円形脱毛症

面白い治験を思い出したので以下に記す。

患者は主人のアメリカ転勤で家族と一緒に渡米していた四十代の主婦である。見ただけで、頭の片側が円形に見事に禿げていた。円形脱毛症である。話を聞くうちにアメリカの生活が合わなくて緊張する毎日であったようで、特に二人の子供たちの教育に頭を悩ましていた。神経衰弱気味になって髪の毛が円形に抜けてしまったらしい。中医学では漢方薬を飲ませて鍼を打つ。証を決めて漢方薬を処方して、いつものように耳には置鍼を施して瞑想を教えて初回の治療は終わった。六回目の治療の頃には禿げて頭皮の見えていたところに産毛のような短い毛が生えてきていた。私も早い効果に驚いて患者を励まして週一で通院してもらい、十回目の治療の時まで三ヶ月で美容院で脱毛症が大分良くなって禿げていたところの毛髪の伸びが他の場所より早いと言われたとのことである。
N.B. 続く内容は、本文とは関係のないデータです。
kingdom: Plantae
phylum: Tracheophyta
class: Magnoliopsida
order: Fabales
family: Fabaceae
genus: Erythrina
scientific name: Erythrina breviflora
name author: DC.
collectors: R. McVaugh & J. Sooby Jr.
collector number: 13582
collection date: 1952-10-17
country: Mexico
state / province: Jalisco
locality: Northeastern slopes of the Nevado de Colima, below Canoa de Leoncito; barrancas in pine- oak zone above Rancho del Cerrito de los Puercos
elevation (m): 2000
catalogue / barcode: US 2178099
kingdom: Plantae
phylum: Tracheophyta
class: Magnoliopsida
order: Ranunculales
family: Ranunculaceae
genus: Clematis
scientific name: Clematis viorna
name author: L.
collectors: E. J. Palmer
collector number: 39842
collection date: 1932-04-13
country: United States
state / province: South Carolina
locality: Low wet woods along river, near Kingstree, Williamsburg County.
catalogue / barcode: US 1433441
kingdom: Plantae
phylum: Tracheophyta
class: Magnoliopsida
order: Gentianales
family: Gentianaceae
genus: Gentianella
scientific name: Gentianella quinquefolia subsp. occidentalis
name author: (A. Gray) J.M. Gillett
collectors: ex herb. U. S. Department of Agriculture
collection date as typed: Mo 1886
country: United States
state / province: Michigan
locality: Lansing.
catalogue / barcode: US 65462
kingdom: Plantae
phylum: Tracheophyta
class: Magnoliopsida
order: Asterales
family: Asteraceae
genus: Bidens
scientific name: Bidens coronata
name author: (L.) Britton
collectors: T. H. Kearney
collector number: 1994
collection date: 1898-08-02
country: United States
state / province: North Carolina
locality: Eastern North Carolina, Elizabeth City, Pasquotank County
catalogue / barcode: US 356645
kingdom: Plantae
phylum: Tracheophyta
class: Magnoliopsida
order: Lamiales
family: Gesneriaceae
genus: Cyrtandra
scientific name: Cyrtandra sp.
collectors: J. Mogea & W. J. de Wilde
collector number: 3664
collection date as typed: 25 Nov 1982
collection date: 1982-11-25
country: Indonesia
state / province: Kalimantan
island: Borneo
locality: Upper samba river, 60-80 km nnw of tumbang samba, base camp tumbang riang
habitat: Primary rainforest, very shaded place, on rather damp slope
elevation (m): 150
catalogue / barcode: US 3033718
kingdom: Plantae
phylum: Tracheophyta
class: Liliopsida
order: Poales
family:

漢方薬自身は毛生え薬ではないが、心身の不調が良くなってくることが毛髪を伸ばして行く。鍼を円形脱毛症になって禿げている場所に打って血流を良くすることによって毛髪の成長が促される。漢方薬鍼灸の相乗効果により、この患者の円形脱毛症は完治した。半ば諦めていた病い、円形脱毛症が完治したこの患者は自信を取り戻し、その後のアメリカ生活をエンジョイし始めて幸せに暮らしが楽しくなって顔にも笑みを浮かべるようになった。私の氣も大いにこの患者に貢献したものであったと私は思っている。円形脱毛症は西洋医学ではこんなにも早い回復は出来ない。女性にとって、髪の毛が抜けて円形脱毛症になってしまうのはほとんど致命傷とも言える病いで精神的な心の状態を改善することが一番のクスリとなる。漢方と鍼灸には精神を安定させる効果が期待できる。その大本には氣の存在があることを忘れてはならない。